Best thing is, I can still smell the ocean, and remember my mother telling me where to sprinkle her with my little watering can to cool her off. I'd run back and forth to the water, and fill the can up, taking forever, because I was afraid to go out in the 'deep' water where I could just submerge the can to fill it. Nope, I just waited for each wave to fill it a bit more. By the time I got back to my poor mother, she would need two more watering cans - hey, I just realized this very moment that she was keeping me busy so she could chat it up with my Aunt(s) in private!!! That isn't fair. And if I was in earshot, they would just change to another language, Yiddish. Oh, they had so many ways of keeping secrets from me. And I for some reason was always so curious about their conversations. Are all kids? I shall ask my granddaughters when they are older.
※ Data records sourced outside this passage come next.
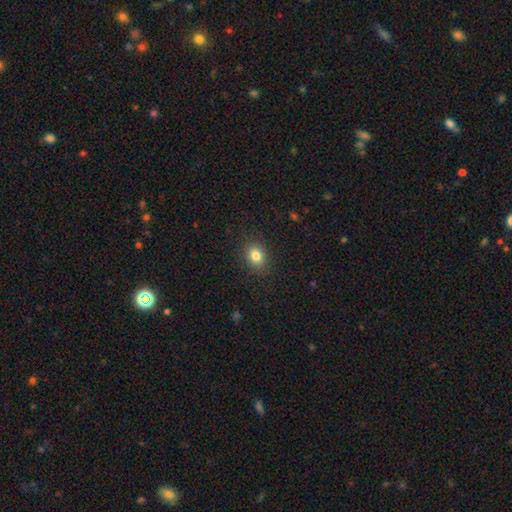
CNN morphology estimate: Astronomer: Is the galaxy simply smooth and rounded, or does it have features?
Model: smooth — 83%.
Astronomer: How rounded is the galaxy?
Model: in between — 53% (runner-up: round, 46%).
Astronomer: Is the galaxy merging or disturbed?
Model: none — 88%.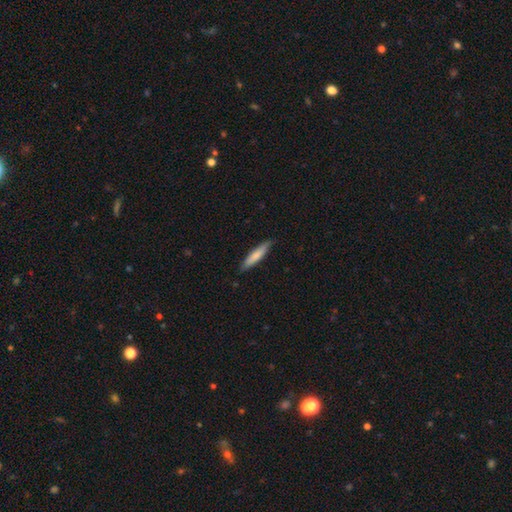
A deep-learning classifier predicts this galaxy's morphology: smooth 74%, featured or disk 21%, star or artifact 5%. Down the decision tree: how rounded — cigar-shaped (87%); merging — none (85%).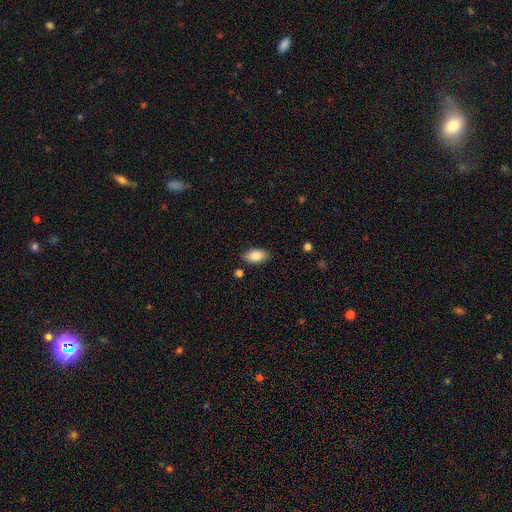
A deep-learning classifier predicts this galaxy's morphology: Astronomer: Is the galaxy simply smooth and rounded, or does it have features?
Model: smooth — 86%.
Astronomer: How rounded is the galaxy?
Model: in between — 93%.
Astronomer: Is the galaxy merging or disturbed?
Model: none — 86%.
My mother also let me bury parts of her in the sand, is another thing that I just remembered, and what I remember most is this: it took me forever to bury her. She lay right down with a towel under her head and I used a little trowel and pail and dumped and patted and patted and dumped until she was a nice mound of sand with a face sticking out. She smiled at me, and said: OK, I have to go in now, and she got right up, as soon as I finished, with mountains and buckets of sand everywhere. She was nice, she loved those summers. We had a little pull chain shower outside, so no one had to track sand into the cottage, which was highly frowned upon. But thinking back, even harder, this is thinking back 50 years - I don't know, I also remember sitting on the front steps trying to get all the sand off of my feet. Esme and I both have that issue with sand. Yucky.
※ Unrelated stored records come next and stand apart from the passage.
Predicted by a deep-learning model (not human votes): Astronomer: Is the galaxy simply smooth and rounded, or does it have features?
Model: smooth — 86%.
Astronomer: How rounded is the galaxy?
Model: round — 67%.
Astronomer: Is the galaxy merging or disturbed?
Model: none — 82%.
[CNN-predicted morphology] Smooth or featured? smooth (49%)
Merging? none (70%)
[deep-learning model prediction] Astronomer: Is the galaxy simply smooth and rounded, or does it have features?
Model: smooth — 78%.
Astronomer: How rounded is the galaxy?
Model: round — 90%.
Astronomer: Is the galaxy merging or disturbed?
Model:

Well hey, there were no mothers' helpers. I don't even think they existed for people like us. I know we - as in my brother and I - had a babysitter one time - and we were so naughty, that was it. I remember, we jumped on my brothers' bed until it fell to pieces, as far as we could tell. We couldn't fix it at all, and that babysitter sang like a stuck pig when our parents came home. Oh boy, the tongue lashing alone was enough to set us back emotionally several stages. But we survived, we always do. And we only did the bed jumping thing one more time. The second time the punishment was nothing other than a look of disgust. As in, maybe we should sleep outside in the barn, but there was no barn.